# Assignment:
Could you please retype exactly the lines from the start of the records below through the line that contains "off completely |", both included, and leave out the pictures?
** Records follows **
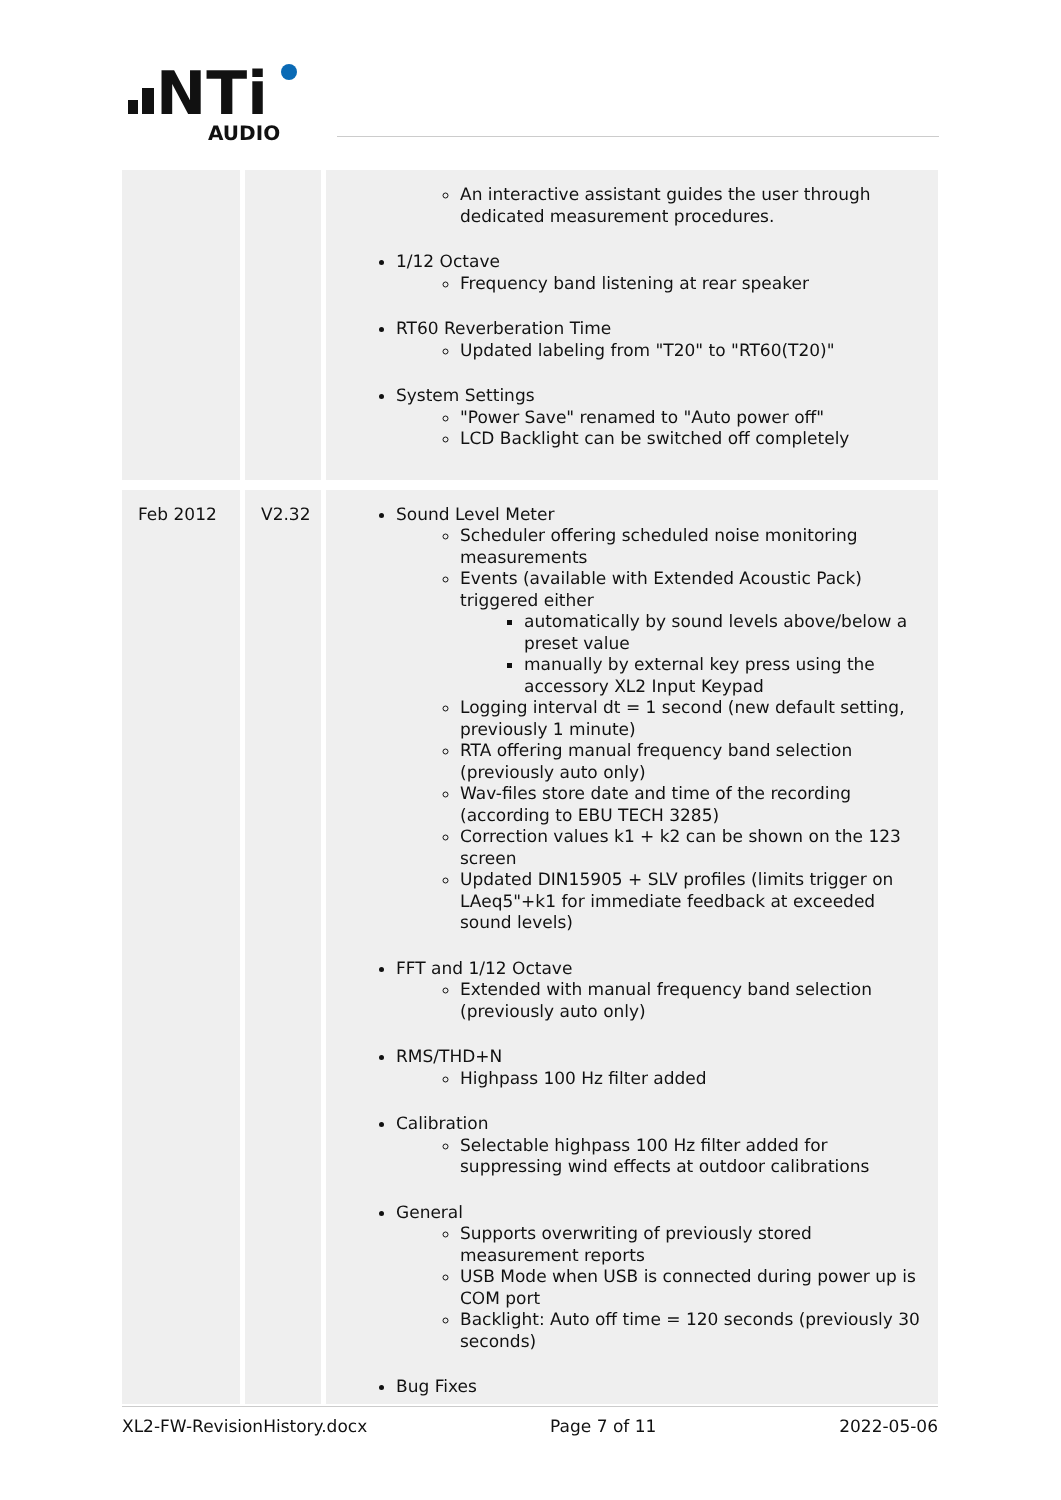NTi
AUDIO
| | | An interactive assistant guides the user through dedicated measurement procedures. 1/12 Octave Frequency band listening at rear speaker RT60 Reverberation Time Updated labeling from "T20" to "RT60(T20)" System Settings "Power Save" renamed to "Auto power off" LCD Backlight can be switched off completely |
| Feb 2012 | V2.32 | Sound Level Meter Scheduler offering scheduled noise monitoring measurements Events (available with Extended Acoustic Pack) triggered either automatically by sound levels above/below a preset value manually by external key press using the accessory XL2 Input Keypad Logging interval dt = 1 second (new default setting, previously 1 minute) RTA offering manual frequency band selection (previously auto only) Wav-files store date and time of the recording (according to EBU TECH 3285) Correction values k1 + k2 can be shown on the 123 screen Updated DIN15905 + SLV profiles (limits trigger on LAeq5"+k1 for immediate feedback at exceeded sound levels) FFT and 1/12 Octave Extended with manual frequency band selection (previously auto only) RMS/THD+N Highpass 100 Hz filter added Calibration Selectable highpass 100 Hz filter added for suppressing wind effects at outdoor calibrations General Supports overwriting of previously stored measurement reports USB Mode when USB is connected during power up is COM port Backlight: Auto off time = 120 seconds (previously 30 seconds) Bug Fixes |
XL2-FW-RevisionHistory.docx Page 7 of 11 2022-05-06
** End of Records **
# Response to the exercise:
NTi
AUDIO
| | | An interactive assistant guides the user through dedicated measurement procedures. 1/12 Octave Frequency band listening at rear speaker RT60 Reverberation Time Updated labeling from "T20" to "RT60(T20)" System Settings "Power Save" renamed to "Auto power off" LCD Backlight can be switched off completely |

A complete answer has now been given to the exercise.